*GOAL:* Copy all of the data below line for line, without changing anything, but leave the pictures out of your answer.

Dataset entries
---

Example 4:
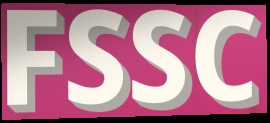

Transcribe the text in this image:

FSSC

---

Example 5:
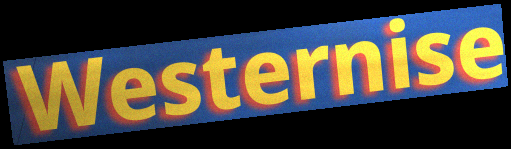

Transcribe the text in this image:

Westernise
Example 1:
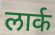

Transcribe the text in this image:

लार्क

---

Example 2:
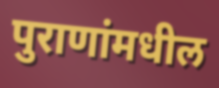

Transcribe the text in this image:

पुराणांमधील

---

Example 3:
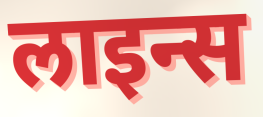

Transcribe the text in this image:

लाइन्स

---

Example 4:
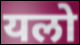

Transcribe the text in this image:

यलो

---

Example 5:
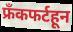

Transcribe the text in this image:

फ्रँकफर्टहून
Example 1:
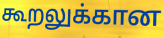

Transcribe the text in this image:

கூறலுக்கான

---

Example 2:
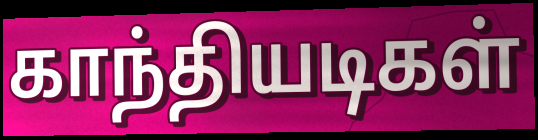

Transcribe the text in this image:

காந்தியடிகள்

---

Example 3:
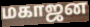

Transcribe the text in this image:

மகாஜன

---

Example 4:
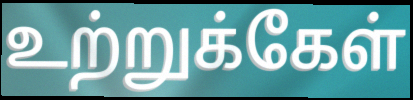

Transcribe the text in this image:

உற்றுக்கேள்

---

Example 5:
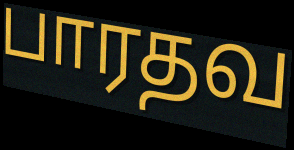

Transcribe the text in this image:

*RESULT:*
---

Example 4:

Transcribe the text in this image:

FSSC

---

Example 5:

Transcribe the text in this image:

Westernise
Example 1:

Transcribe the text in this image:

लार्क

---

Example 2:

Transcribe the text in this image:

पुराणांमधील

---

Example 3:

Transcribe the text in this image:

लाइन्स

---

Example 4:

Transcribe the text in this image:

यलो

---

Example 5:

Transcribe the text in this image:

फ्रँकफर्टहून
Example 1:

Transcribe the text in this image:

கூறலுக்கான

---

Example 2:

Transcribe the text in this image:

காந்தியடிகள்

---

Example 3:

Transcribe the text in this image:

மகாஜன

---

Example 4:

Transcribe the text in this image:

உற்றுக்கேள்

---

Example 5:

Transcribe the text in this image:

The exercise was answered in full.